* **Your assignment**: What needs reproducing is the run of lines in the data below starting at the line with "Repository CRAN" and ending at the line with "5. Which of", both ends included. Copy it exactly, without pictures, and add nothing.
____________
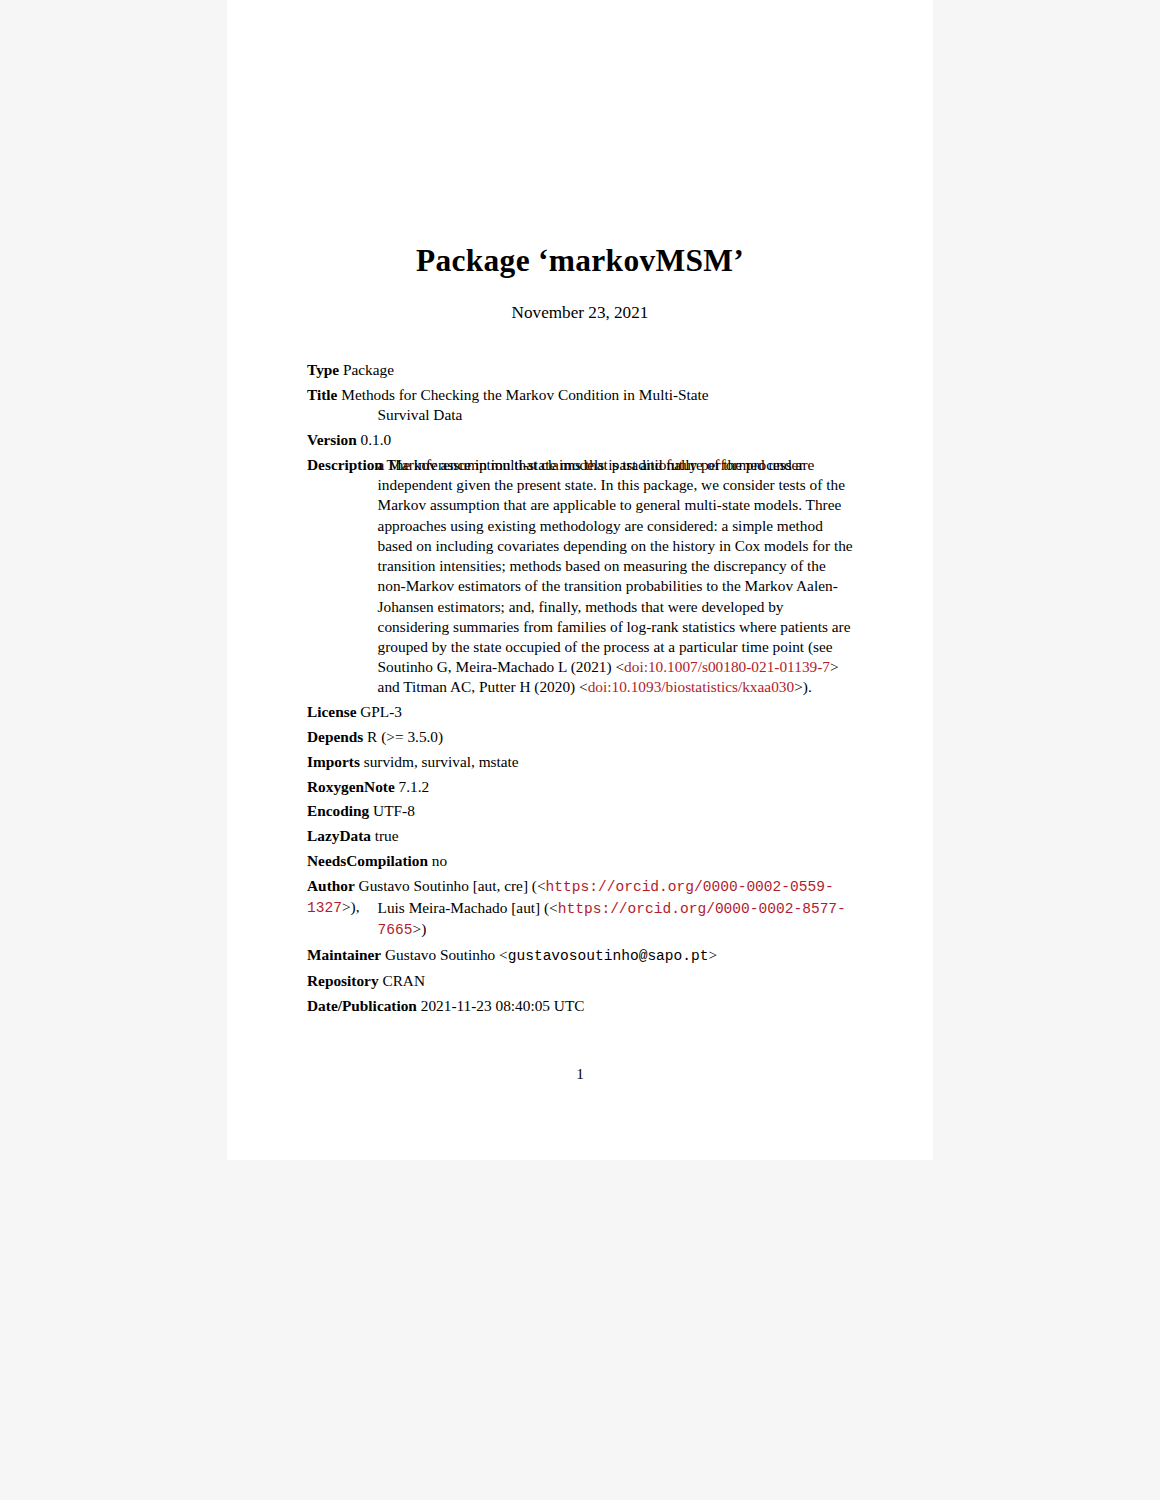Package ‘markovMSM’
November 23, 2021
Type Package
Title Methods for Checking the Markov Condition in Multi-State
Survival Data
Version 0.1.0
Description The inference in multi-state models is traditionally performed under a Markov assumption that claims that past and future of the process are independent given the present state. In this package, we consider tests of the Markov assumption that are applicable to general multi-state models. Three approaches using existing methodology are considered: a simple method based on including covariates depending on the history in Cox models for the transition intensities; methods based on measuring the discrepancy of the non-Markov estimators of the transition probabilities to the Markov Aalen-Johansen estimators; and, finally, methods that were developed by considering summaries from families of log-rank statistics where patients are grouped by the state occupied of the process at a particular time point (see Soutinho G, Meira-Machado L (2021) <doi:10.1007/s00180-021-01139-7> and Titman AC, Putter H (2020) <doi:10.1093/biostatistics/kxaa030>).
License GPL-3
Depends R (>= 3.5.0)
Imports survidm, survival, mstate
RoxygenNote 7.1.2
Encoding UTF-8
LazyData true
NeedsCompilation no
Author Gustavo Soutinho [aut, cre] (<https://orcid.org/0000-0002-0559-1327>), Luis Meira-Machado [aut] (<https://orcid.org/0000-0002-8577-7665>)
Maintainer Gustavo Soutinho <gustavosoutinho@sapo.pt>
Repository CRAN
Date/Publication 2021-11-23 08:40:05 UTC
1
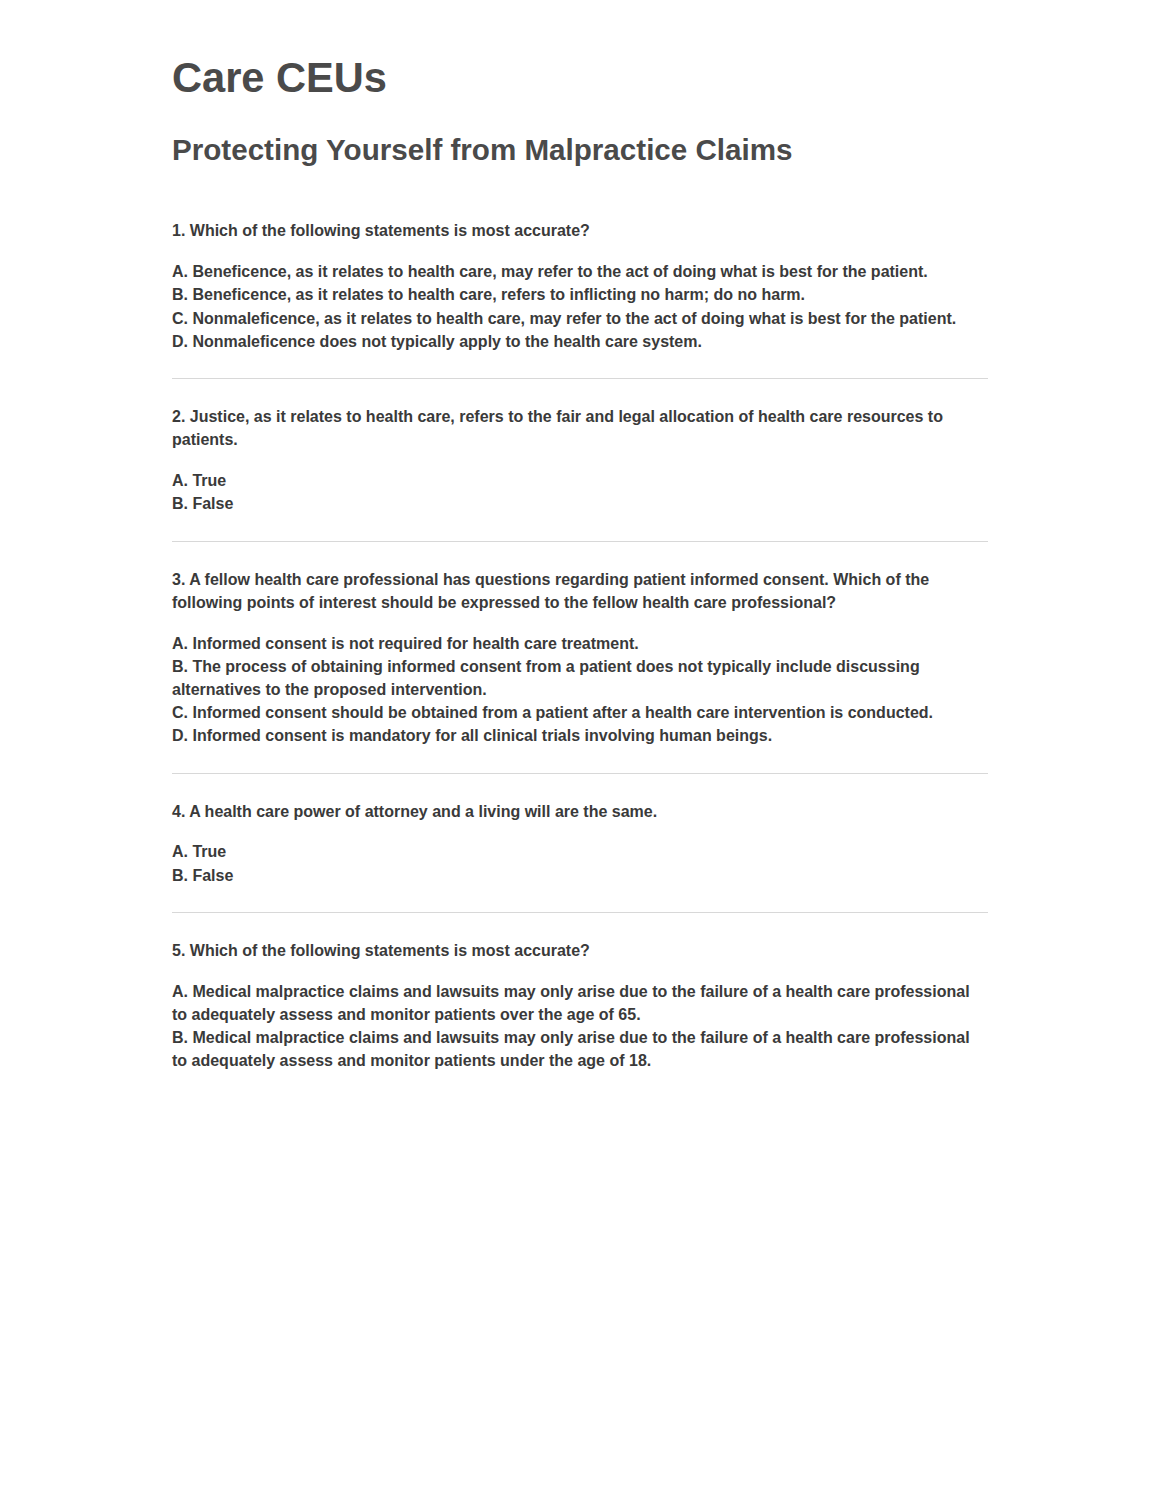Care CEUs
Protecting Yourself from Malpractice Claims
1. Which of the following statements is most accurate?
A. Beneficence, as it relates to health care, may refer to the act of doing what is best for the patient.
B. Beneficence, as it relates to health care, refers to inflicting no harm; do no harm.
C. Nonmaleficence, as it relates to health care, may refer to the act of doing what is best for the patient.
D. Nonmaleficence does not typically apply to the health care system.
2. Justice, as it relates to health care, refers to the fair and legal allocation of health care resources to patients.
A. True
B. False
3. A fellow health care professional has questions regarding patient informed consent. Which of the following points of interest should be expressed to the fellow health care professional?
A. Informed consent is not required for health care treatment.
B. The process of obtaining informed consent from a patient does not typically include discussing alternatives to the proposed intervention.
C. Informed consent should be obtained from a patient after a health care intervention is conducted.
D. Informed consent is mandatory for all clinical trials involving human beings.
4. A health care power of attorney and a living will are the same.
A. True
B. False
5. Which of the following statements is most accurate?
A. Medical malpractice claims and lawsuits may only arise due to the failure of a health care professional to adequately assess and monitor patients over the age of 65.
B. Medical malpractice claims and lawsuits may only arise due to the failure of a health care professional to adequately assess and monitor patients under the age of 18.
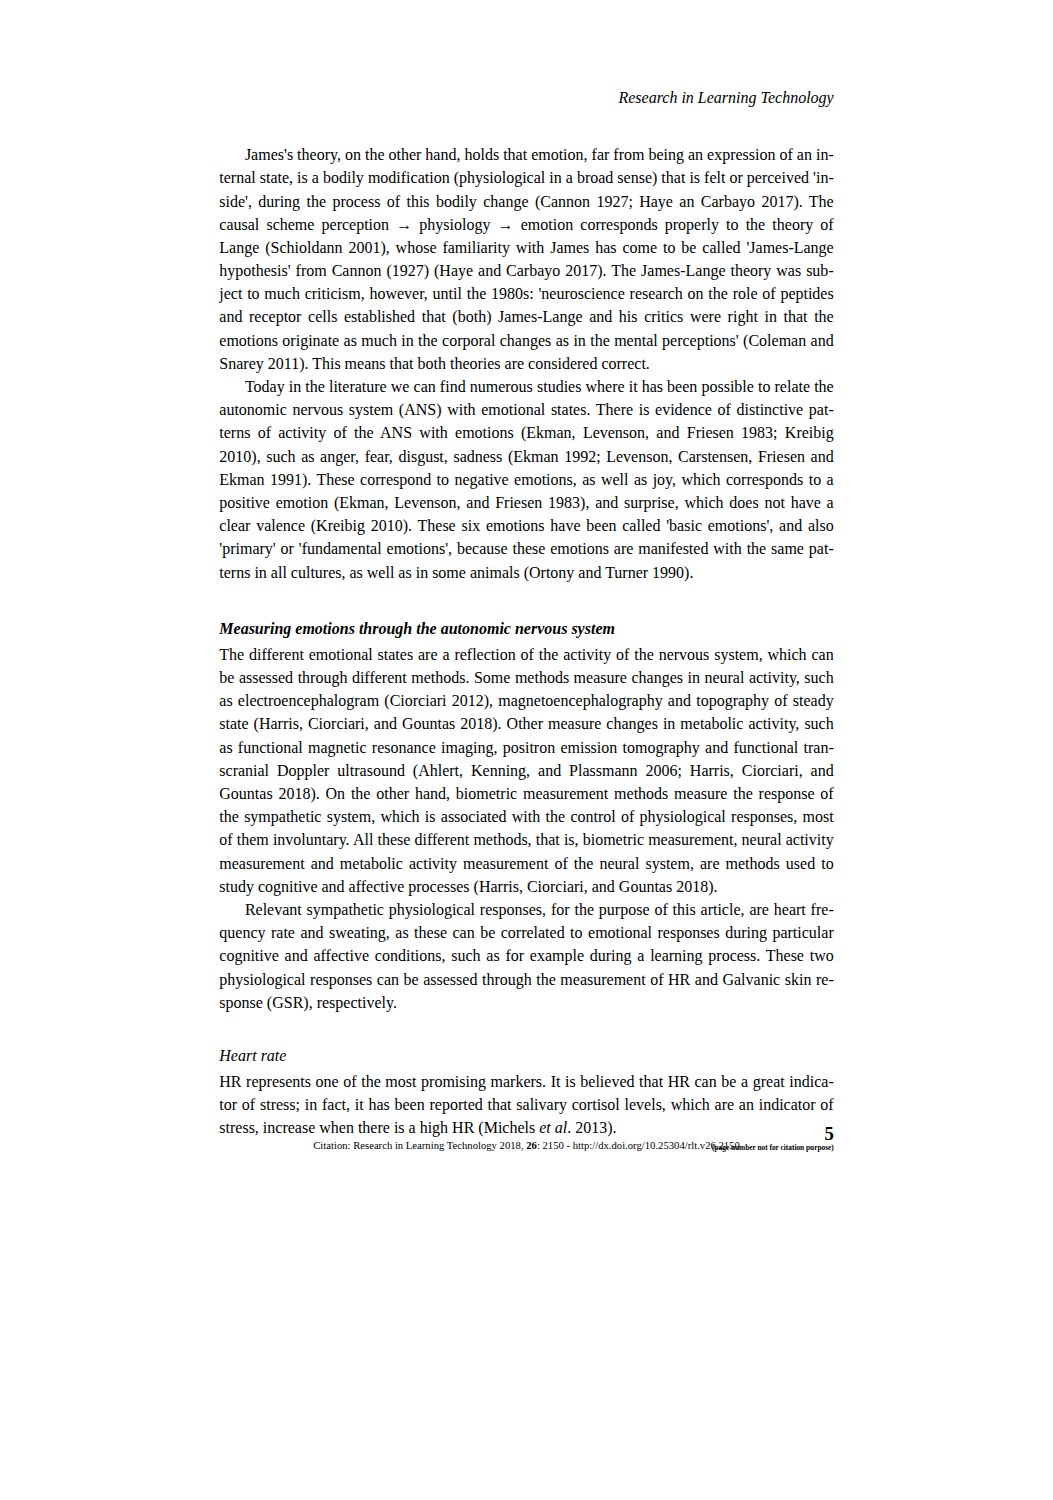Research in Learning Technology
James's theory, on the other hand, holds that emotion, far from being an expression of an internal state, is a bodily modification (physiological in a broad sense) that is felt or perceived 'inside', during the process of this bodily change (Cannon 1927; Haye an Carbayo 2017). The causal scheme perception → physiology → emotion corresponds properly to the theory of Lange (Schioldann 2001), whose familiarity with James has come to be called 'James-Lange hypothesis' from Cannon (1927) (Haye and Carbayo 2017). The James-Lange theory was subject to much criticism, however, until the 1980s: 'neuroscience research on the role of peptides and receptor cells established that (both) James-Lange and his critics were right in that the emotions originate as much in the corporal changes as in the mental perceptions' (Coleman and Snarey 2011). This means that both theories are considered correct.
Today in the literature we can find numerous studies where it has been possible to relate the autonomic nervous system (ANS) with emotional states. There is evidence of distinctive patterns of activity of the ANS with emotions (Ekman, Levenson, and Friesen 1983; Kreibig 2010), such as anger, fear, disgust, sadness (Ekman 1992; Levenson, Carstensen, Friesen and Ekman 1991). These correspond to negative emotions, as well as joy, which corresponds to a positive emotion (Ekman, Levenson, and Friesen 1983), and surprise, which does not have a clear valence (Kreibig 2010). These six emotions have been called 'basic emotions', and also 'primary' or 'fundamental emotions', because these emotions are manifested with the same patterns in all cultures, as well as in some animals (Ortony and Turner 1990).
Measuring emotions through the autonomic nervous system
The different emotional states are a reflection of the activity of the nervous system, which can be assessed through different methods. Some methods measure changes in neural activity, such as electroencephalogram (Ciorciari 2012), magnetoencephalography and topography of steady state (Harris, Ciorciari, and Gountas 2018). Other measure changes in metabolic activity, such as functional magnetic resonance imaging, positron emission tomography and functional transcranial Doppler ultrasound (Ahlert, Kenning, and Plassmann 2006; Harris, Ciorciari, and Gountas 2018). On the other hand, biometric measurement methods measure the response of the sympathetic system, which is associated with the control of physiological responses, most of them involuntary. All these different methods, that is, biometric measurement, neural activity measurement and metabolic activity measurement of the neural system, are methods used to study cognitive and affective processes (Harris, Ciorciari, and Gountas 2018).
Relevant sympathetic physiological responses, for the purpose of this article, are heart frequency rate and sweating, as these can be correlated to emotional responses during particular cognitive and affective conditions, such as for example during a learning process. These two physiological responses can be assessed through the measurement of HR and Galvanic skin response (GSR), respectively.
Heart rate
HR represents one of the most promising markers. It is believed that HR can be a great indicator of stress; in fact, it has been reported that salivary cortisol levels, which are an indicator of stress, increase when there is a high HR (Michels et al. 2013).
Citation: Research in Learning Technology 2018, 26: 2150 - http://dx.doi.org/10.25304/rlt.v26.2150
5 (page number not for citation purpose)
____________
* **Answer to the exercise**:
Repository CRAN
Date/Publication 2021-11-23 08:40:05 UTC
1
Care CEUs
Protecting Yourself from Malpractice Claims
1. Which of the following statements is most accurate?
A. Beneficence, as it relates to health care, may refer to the act of doing what is best for the patient.
B. Beneficence, as it relates to health care, refers to inflicting no harm; do no harm.
C. Nonmaleficence, as it relates to health care, may refer to the act of doing what is best for the patient.
D. Nonmaleficence does not typically apply to the health care system.
2. Justice, as it relates to health care, refers to the fair and legal allocation of health care resources to patients.
A. True
B. False
3. A fellow health care professional has questions regarding patient informed consent. Which of the following points of interest should be expressed to the fellow health care professional?
A. Informed consent is not required for health care treatment.
B. The process of obtaining informed consent from a patient does not typically include discussing alternatives to the proposed intervention.
C. Informed consent should be obtained from a patient after a health care intervention is conducted.
D. Informed consent is mandatory for all clinical trials involving human beings.
4. A health care power of attorney and a living will are the same.
A. True
B. False
5. Which of the following statements is most accurate?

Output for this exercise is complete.